Of course for those of us with just assets and no income borrowing is very difficult now days.
 
So being able to avoid immediate evictions, coupled with the ability to suck out money from your home via HELOC and life rent free really favors owning. Or to be more accurate not really owning but rather taking as big a mortgage as the banks let you get away with.

Not paying one's mortgage is stealing, right? It is no less stealing if he is able to avoid eviction for a while.

I could get a lot more than $97K over five years if I didn't mind stealing. I could rob banks periodically. :2funny:

Besides, his FICO is probably about zero by now, and robbing banks wouldn't even affect my FICO if I wasn't caught. :duh:
 
The woman reporter in the video is Laura Ling, sister of Lisa Ling who used to be with The View, National Geographic Channel and later CNN.

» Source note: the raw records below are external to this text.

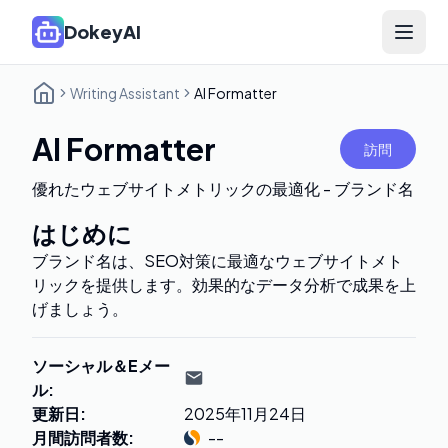
DokeyAI
Open 
Writing Assistant
AI Formatter
AI Formatter
訪問
優れたウェブサイトメトリックの最適化 - ブランド名
はじめに
ブランド名は、SEO対策に最適なウェブサイトメト
リックを提供します。効果的なデータ分析で成果を上
げましょう。
ソーシャル＆Eメー
ル
:
更新日
:
2025年11月24日
月間訪問者数
:
--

Laura Ling was "detained" in North Korea along with another woman for illegal entry and espionage back in March, 2009. They go on trial in June.


The one good thing you can say about North Korea is at least their legal system is quick only a few days for them to deliver a verdict and a sentence we wouldn't even get through the preliminary motions here.

Of course the sentence and fairness. leave something to be desired. 12 years of hard labor I found out two interesting things, Al Gore started the Currents TV network that Laura Ling worked for and her more famous (probably cause she is cuter) sister Lisa, did a TV special about North Korea recently. Needless to say it wasn't flattering portrayal.